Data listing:
<<<<

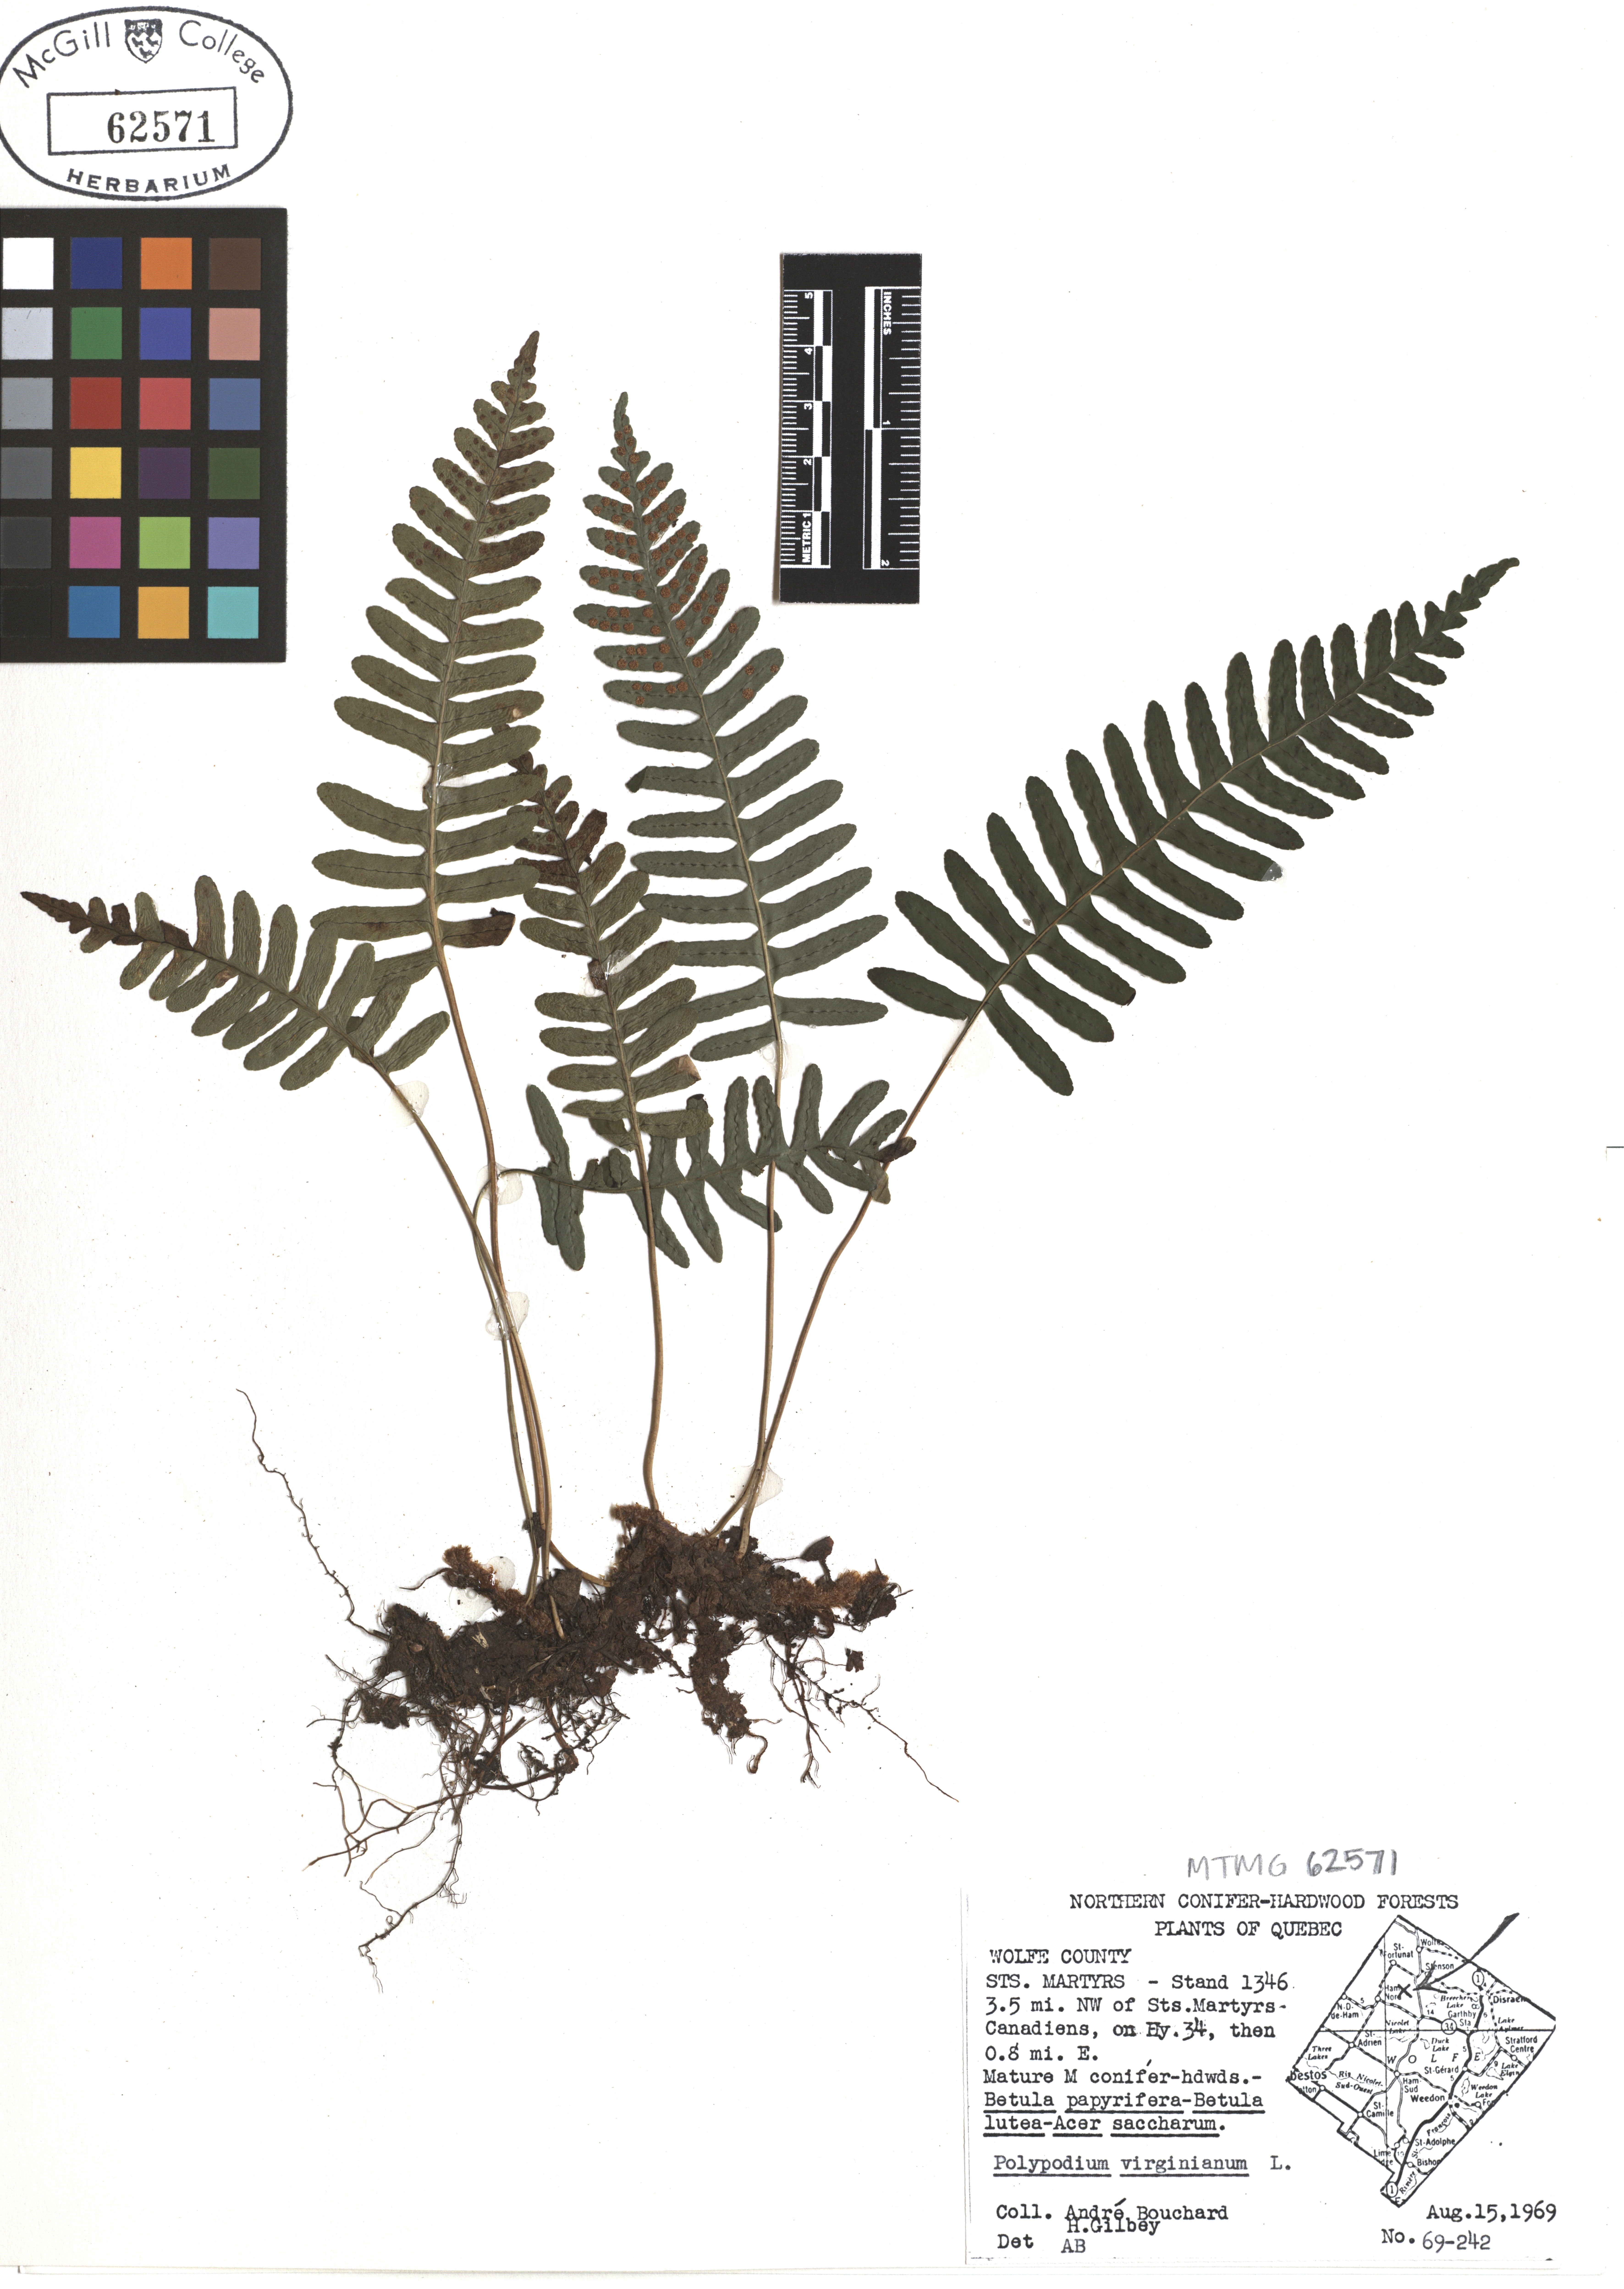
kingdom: Plantae
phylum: Tracheophyta
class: Polypodiopsida
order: Polypodiales
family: Polypodiaceae
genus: Polypodium
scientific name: Polypodium virginianum
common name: American wall fern
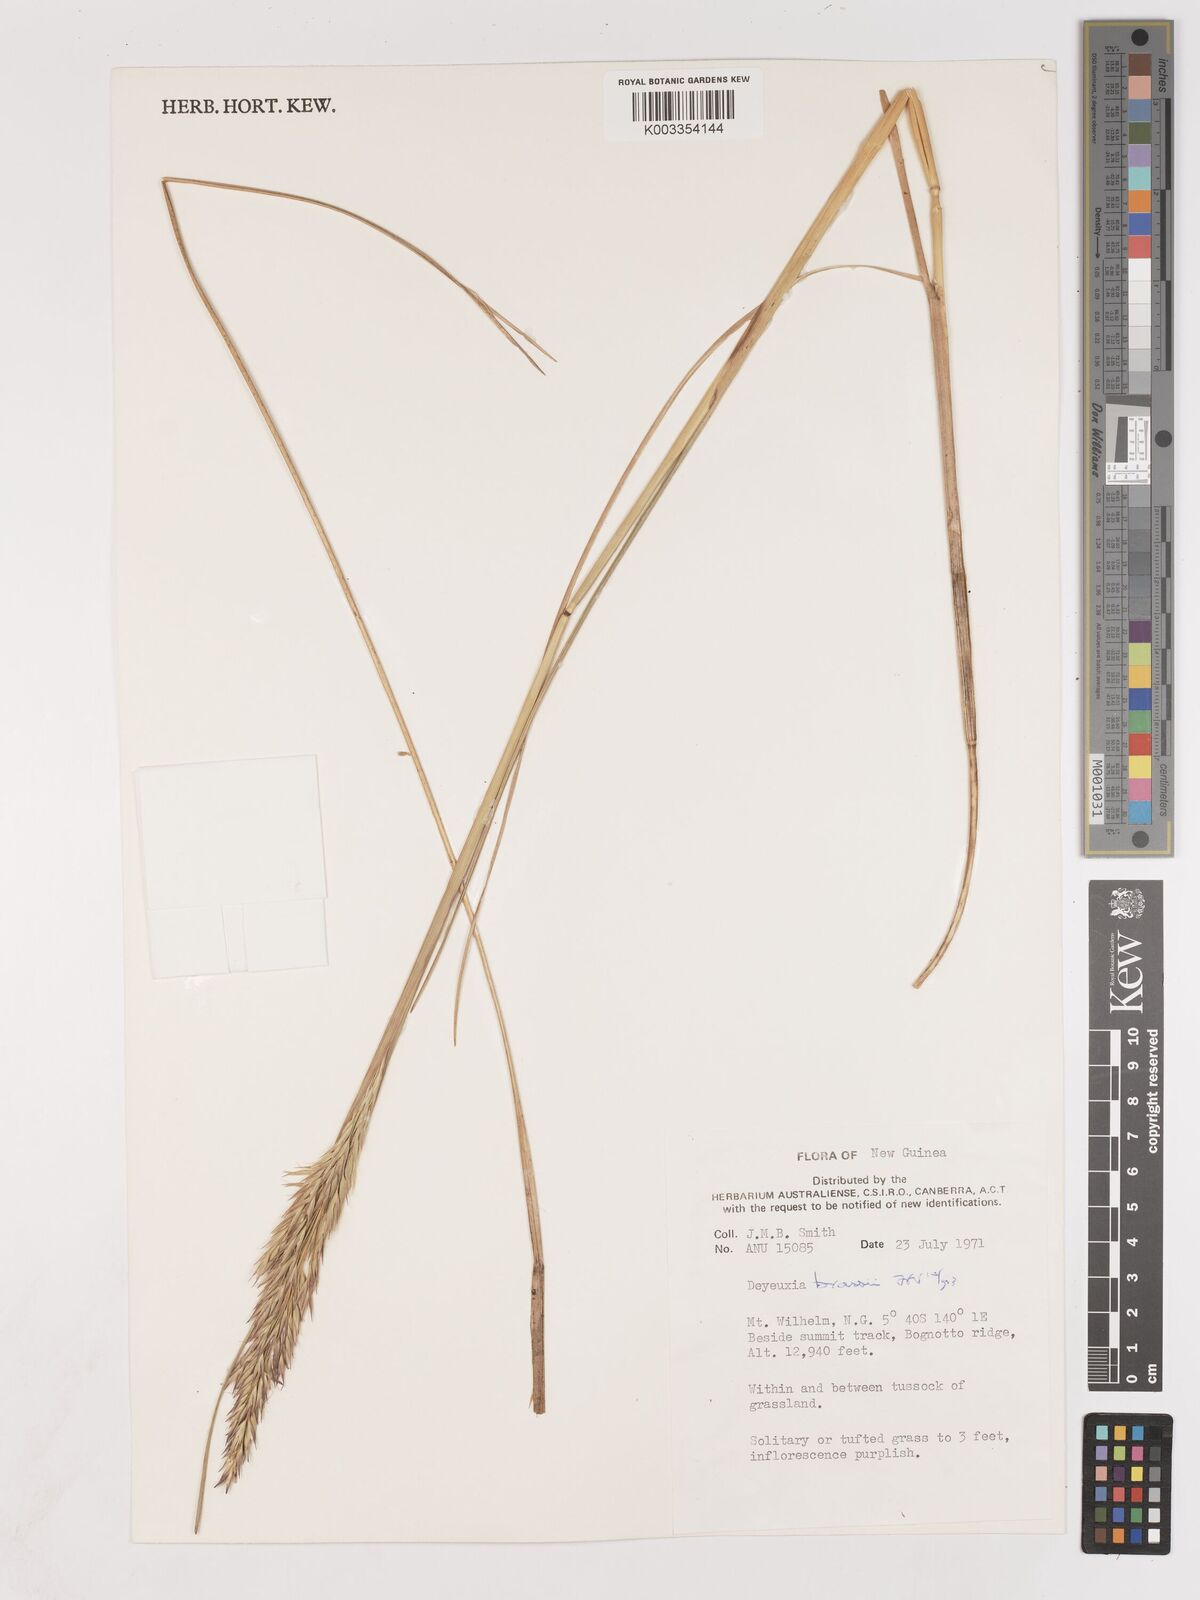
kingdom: Plantae
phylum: Tracheophyta
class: Liliopsida
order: Poales
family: Poaceae
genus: Calamagrostis
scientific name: Calamagrostis brassii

>>>>

* Work to do: Reproduce the records above word for word, starting at the line containing "scientific name: Polypodium virginianum" and continuing through the end of the records, with both ends included. Leave the pictures out of your answer.

* Result of this task:
scientific name: Polypodium virginianum
common name: American wall fern
kingdom: Plantae
phylum: Tracheophyta
class: Liliopsida
order: Poales
family: Poaceae
genus: Calamagrostis
scientific name: Calamagrostis brassii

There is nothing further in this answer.